Creative Commons,Antonio Thomás Koenigkam Oliveira, 2012

Image by Antonio Thomás Koenigkam Oliveira via Creative Commons

Blended learning

Many academics who study the impact of digitisation on children (or people in general) highlight the unhelpful nature of the “good/bad” debate.  As one researcher at a recent conference held at Strathclyde University stated: “Blended learning – a combination of digital and traditional learning – is best for children and their development; quite often in studies we have found that children do this naturally themselves.”

Examples of this which were given was a child acting out a scene from the Disney film Frozen with soft toys, once they had seen the film on the television. Others could include printing out characters from films or TV shows to colour in with pencil or crayon, and children using a camera to capture memories or take photos of things which are interesting to them while outside playing or on a walk.
---
**Assigned task A:** In the blended learning passage, where was the conference held?
**Assigned task B:** Transcribe the blended learning passage word for word, starting at "Examples of this" and ending after "or on a walk.".
Work only from the blended learning passage above.
---
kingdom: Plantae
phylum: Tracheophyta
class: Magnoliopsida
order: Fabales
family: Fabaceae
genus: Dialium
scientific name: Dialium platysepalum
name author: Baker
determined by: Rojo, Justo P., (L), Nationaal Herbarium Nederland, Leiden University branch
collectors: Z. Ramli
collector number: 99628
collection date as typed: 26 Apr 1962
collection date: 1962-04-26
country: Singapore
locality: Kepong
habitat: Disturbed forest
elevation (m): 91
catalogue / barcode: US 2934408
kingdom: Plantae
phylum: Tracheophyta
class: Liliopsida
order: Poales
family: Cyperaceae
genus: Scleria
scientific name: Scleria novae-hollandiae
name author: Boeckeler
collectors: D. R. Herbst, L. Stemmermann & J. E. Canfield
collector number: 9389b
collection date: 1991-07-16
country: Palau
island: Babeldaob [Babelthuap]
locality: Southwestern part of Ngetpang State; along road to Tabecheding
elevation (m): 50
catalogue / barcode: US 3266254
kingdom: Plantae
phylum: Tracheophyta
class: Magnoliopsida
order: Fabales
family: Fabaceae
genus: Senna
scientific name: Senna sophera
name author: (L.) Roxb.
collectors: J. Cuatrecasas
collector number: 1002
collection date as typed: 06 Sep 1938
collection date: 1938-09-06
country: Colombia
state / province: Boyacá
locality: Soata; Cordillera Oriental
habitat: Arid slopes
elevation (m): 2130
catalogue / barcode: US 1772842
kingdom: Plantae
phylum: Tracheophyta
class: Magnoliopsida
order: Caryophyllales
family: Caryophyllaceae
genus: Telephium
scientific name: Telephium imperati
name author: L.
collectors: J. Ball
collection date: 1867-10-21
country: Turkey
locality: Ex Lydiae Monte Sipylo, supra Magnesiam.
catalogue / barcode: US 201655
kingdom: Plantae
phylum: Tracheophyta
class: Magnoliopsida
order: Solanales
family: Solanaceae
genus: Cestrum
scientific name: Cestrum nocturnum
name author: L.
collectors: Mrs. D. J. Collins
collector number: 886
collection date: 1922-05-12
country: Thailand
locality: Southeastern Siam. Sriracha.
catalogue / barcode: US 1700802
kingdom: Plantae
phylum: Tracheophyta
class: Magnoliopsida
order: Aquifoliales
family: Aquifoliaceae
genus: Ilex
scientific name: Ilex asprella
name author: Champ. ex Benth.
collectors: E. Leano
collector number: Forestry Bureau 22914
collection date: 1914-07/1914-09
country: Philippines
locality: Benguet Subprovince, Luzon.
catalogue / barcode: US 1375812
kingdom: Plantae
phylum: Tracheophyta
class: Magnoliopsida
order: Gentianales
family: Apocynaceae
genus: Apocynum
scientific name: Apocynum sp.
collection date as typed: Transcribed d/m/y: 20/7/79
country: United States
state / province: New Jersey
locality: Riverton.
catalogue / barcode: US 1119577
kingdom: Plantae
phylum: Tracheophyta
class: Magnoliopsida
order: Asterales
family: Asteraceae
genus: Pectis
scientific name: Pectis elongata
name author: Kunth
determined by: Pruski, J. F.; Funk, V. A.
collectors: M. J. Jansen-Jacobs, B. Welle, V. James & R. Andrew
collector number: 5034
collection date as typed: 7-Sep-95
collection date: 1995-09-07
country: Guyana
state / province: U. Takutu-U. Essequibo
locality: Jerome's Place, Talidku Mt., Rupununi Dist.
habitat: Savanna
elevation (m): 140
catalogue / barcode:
---
**Task result A:** At Strathclyde University.

**Task result B:**
Examples of this which were given was a child acting out a scene from the Disney film Frozen with soft toys, once they had seen the film on the television. Others could include printing out characters from films or TV shows to colour in with pencil or crayon, and children using a camera to capture memories or take photos of things which are interesting to them while outside playing or on a walk.